Vibrations cause pain

Any trucker who’s steered a rig down a rough road knows you can feel the same bump twice — once when you hit it and again the next morning when you get out of bed.

Aches and pains from being bounced around in the cab 10 to 11 hours a day have been as much a part of trucking as heartburn from truck stop food, but evidence is growing that the vibration truckers experience behind the wheel can cause drivers pain and might even affect their performance.

“Whole body vibration” is the term researchers use for the motion caused by a truck traveling over a rough surface, vibration transmitted up from the road through the seat to the driver. It can cause sore lower backs, as well as pain in the neck, arms and legs. If the pain is bad enough, it can limit or cut short a driver’s career.

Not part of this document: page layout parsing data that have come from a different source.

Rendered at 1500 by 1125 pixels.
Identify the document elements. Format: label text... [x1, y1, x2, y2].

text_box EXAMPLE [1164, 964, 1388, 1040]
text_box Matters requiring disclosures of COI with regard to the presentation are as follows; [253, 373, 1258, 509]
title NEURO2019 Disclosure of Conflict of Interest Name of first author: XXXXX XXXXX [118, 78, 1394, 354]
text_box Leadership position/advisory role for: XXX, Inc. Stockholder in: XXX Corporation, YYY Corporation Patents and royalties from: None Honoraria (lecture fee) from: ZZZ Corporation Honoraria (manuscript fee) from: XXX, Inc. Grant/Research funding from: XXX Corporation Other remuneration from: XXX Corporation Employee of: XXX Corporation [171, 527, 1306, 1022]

A sore back and legs have long been considered occupational hazards of driving a truck, but new research indicates WBV can also hurt drivers’ performance behind the wheel. A definitive large-sample, long-range study has not been completed, but studies done with limited samples indicate that vibration is a problem for truck drivers.

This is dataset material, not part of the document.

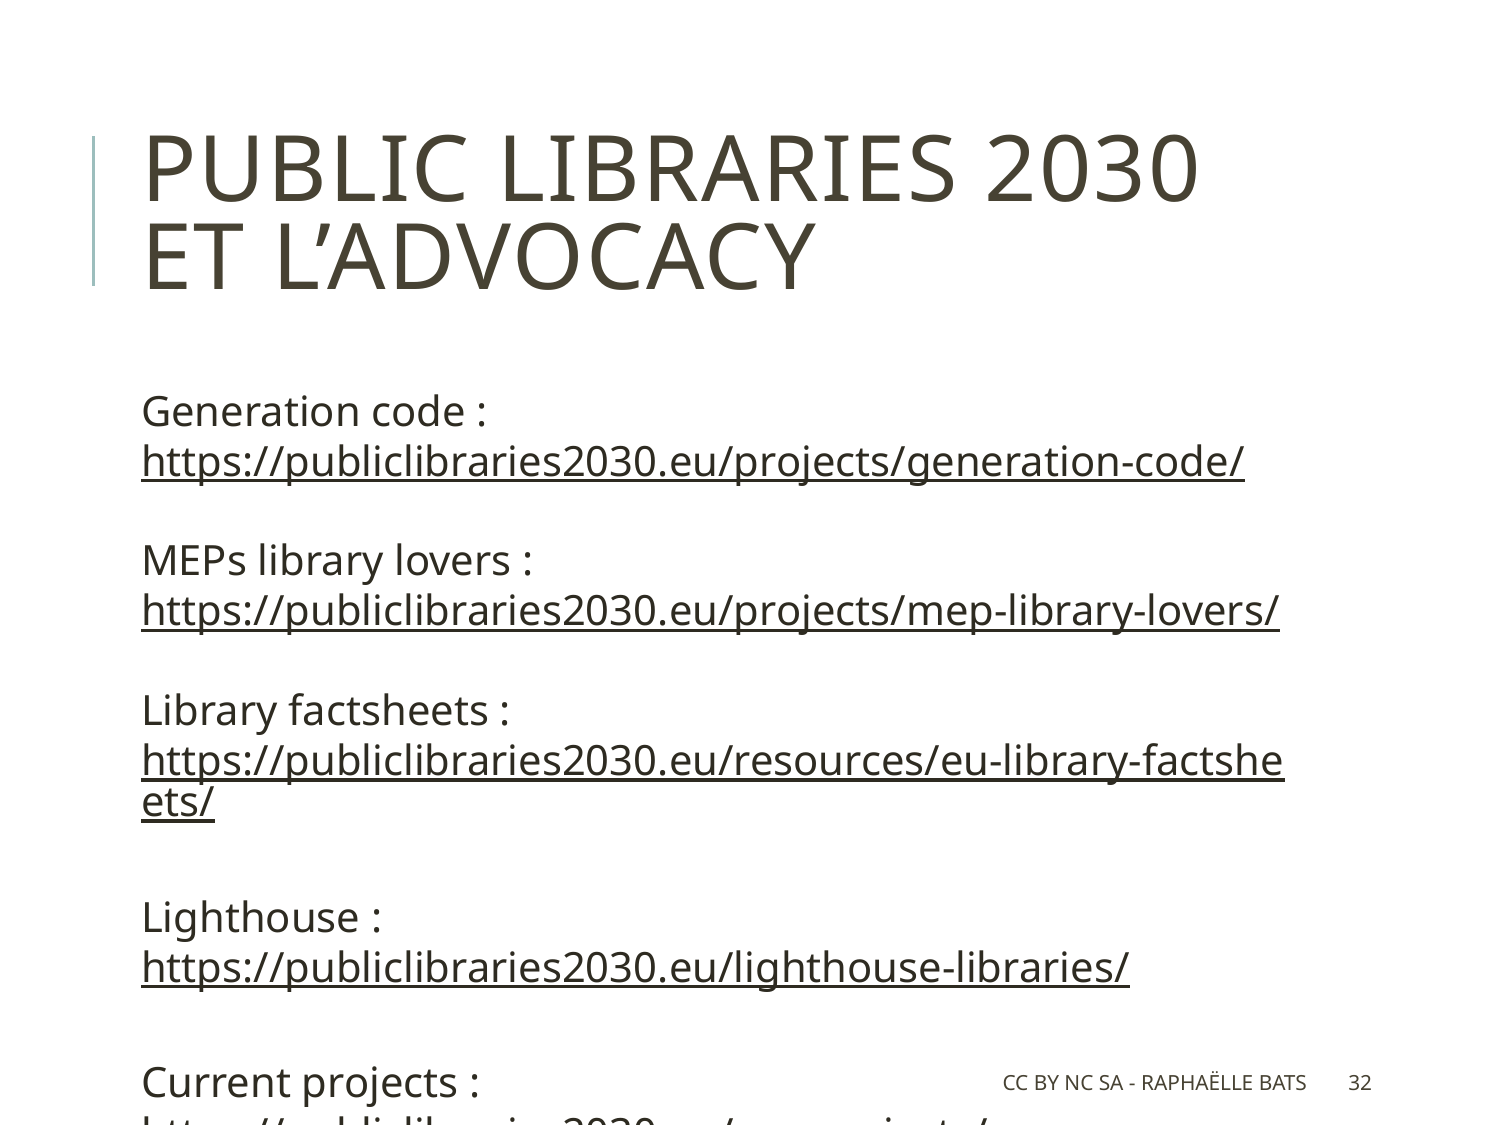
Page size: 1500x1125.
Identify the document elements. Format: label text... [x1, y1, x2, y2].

A study presented at the 2014 American Conference on Human Vibration examined how WBV affected drivers’ performance on tests after exposure. In a lab, eight truckers were exposed for two hours apiece to two levels of WBV, one of the type experienced in a passive suspension seat and the other at the level experienced in the Bose Ride® active suspension seating system. The Bose Ride uses sensors and electromagnetic motors to greatly reduce WBV.

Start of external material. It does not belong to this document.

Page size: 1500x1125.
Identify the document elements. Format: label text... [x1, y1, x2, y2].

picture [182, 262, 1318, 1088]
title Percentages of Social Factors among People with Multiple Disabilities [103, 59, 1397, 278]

Afterward, the subjects performed computer-based tests that measured their reaction time to stimuli. Compared to those in the active-suspension seat, drivers using the passive-suspension seat had slower response times and more lapses per trial.

“Therefore,” the limited study concluded, “it appears WBV exposures and the magnitude of the WBV exposures may adversely affect the vigilance of truck drivers and potentially contribute to cognitive fatigue.”

In addition to slowing reaction time, WBV could make drivers tired and sleepy. A 2015 RAND Corp. review of 24 studies examining WBV and fatigue and sleepiness found that 18 of the studies reported “a significant association” between WBV and driver fatigue and sleepiness, while the others found no relationship.

The review concluded that reducing WBV among truck drivers “may reduce fatigue and ultimately reduce the public-health burden and societal costs of trucking accidents.” The report, which was commissioned by Bose and insurance giant AIG, concludes that further study is needed to establish a causal relationship.

Looking for a way to reduce WBV-related pain, the Washington State Department of Labor & Industries commissioned a study to investigate whether active suspension seats could reduce WBV and back pain.

The double-blind, randomized field study compared the Bose Ride system and the industry standard air-ride seat. Measurements showed that truck drivers who used Bose Ride experienced less WBV than those with air-ride seats. After three months, the Bose Ride group reported a 30 percent reduction in lower back pain, compared to a 10 percent reduction with those who received new air-ride seats and a 2 percent increase with those who kept their existing air-ride seats.

A limited 2015 study published in the Journal of Occupational and Environmental Hygiene found that seats with active suspension systems, like the Bose Ride system, transmit significantly less vibration than do standard air-suspension seats.

A number of carriers are retrofitting their fleets with Bose Ride systems for the benefit of their drivers. R+L Carriers of Wilmington, Ohio, has installed Bose Ride systems in the majority of its 4,000-truck fleet.

“The feedback has been great,” said R+L CEO Roby Roberts. “We hear that people feel better at the end of each workday. Their body feels better with less fatigue and they feel they can do more.”